Your instructions ::
Transcribe every line of the listing below, keeping each word, spelling, and line break as it appears.

◆ ◆ ◆ ◆ ◆ ◆ ◆

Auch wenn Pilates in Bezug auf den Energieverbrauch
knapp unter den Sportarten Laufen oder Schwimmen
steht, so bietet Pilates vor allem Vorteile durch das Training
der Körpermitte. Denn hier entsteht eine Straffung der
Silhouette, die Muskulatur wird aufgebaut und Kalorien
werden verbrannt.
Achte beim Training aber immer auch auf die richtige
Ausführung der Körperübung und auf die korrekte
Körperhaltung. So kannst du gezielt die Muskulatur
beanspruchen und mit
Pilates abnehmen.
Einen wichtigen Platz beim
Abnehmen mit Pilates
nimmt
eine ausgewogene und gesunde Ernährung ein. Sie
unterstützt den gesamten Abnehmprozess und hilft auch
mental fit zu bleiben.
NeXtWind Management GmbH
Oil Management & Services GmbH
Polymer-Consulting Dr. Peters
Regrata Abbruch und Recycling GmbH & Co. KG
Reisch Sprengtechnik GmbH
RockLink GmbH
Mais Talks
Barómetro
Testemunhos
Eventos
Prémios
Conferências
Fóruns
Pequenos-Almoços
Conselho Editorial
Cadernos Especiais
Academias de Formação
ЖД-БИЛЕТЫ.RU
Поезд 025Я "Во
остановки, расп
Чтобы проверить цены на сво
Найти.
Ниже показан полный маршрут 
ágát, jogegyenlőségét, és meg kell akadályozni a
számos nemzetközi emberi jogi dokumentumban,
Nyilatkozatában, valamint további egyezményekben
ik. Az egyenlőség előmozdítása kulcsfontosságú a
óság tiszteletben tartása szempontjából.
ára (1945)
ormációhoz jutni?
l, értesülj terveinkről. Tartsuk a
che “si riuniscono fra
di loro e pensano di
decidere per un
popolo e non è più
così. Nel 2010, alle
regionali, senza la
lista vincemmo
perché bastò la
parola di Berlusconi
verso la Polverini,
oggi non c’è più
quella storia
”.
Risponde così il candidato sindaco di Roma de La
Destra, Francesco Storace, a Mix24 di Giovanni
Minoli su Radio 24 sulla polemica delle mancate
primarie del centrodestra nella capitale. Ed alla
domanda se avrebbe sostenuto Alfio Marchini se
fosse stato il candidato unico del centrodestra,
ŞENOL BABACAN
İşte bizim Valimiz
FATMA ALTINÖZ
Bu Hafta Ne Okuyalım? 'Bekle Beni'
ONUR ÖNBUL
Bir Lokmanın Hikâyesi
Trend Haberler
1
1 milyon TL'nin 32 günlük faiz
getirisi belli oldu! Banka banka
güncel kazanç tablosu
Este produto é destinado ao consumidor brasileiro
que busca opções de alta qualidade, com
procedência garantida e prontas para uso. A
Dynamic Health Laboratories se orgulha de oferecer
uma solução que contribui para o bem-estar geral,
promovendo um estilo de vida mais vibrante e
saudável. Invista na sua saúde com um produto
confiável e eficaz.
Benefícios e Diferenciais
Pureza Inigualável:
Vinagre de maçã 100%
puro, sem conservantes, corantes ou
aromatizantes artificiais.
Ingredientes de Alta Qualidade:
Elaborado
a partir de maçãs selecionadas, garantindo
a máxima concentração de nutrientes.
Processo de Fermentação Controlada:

◆ ◆ ◆ ◆ ◆ ◆ ◆

Result for this exercise ::
Auch wenn Pilates in Bezug auf den Energieverbrauch
knapp unter den Sportarten Laufen oder Schwimmen
steht, so bietet Pilates vor allem Vorteile durch das Training
der Körpermitte. Denn hier entsteht eine Straffung der
Silhouette, die Muskulatur wird aufgebaut und Kalorien
werden verbrannt.
Achte beim Training aber immer auch auf die richtige
Ausführung der Körperübung und auf die korrekte
Körperhaltung. So kannst du gezielt die Muskulatur
beanspruchen und mit
Pilates abnehmen.
Einen wichtigen Platz beim
Abnehmen mit Pilates
nimmt
eine ausgewogene und gesunde Ernährung ein. Sie
unterstützt den gesamten Abnehmprozess und hilft auch
mental fit zu bleiben.
NeXtWind Management GmbH
Oil Management & Services GmbH
Polymer-Consulting Dr. Peters
Regrata Abbruch und Recycling GmbH & Co. KG
Reisch Sprengtechnik GmbH
RockLink GmbH
Mais Talks
Barómetro
Testemunhos
Eventos
Prémios
Conferências
Fóruns
Pequenos-Almoços
Conselho Editorial
Cadernos Especiais
Academias de Formação
ЖД-БИЛЕТЫ.RU
Поезд 025Я "Во
остановки, расп
Чтобы проверить цены на сво
Найти.
Ниже показан полный маршрут 
ágát, jogegyenlőségét, és meg kell akadályozni a
számos nemzetközi emberi jogi dokumentumban,
Nyilatkozatában, valamint további egyezményekben
ik. Az egyenlőség előmozdítása kulcsfontosságú a
óság tiszteletben tartása szempontjából.
ára (1945)
ormációhoz jutni?
l, értesülj terveinkről. Tartsuk a
che “si riuniscono fra
di loro e pensano di
decidere per un
popolo e non è più
così. Nel 2010, alle
regionali, senza la
lista vincemmo
perché bastò la
parola di Berlusconi
verso la Polverini,
oggi non c’è più
quella storia
”.
Risponde così il candidato sindaco di Roma de La
Destra, Francesco Storace, a Mix24 di Giovanni
Minoli su Radio 24 sulla polemica delle mancate
primarie del centrodestra nella capitale. Ed alla
domanda se avrebbe sostenuto Alfio Marchini se
fosse stato il candidato unico del centrodestra,
ŞENOL BABACAN
İşte bizim Valimiz
FATMA ALTINÖZ
Bu Hafta Ne Okuyalım? 'Bekle Beni'
ONUR ÖNBUL
Bir Lokmanın Hikâyesi
Trend Haberler
1
1 milyon TL'nin 32 günlük faiz
getirisi belli oldu! Banka banka
güncel kazanç tablosu
Este produto é destinado ao consumidor brasileiro
que busca opções de alta qualidade, com
procedência garantida e prontas para uso. A
Dynamic Health Laboratories se orgulha de oferecer
uma solução que contribui para o bem-estar geral,
promovendo um estilo de vida mais vibrante e
saudável. Invista na sua saúde com um produto
confiável e eficaz.
Benefícios e Diferenciais
Pureza Inigualável:
Vinagre de maçã 100%
puro, sem conservantes, corantes ou
aromatizantes artificiais.
Ingredientes de Alta Qualidade:
Elaborado
a partir de maçãs selecionadas, garantindo
a máxima concentração de nutrientes.
Processo de Fermentação Controlada:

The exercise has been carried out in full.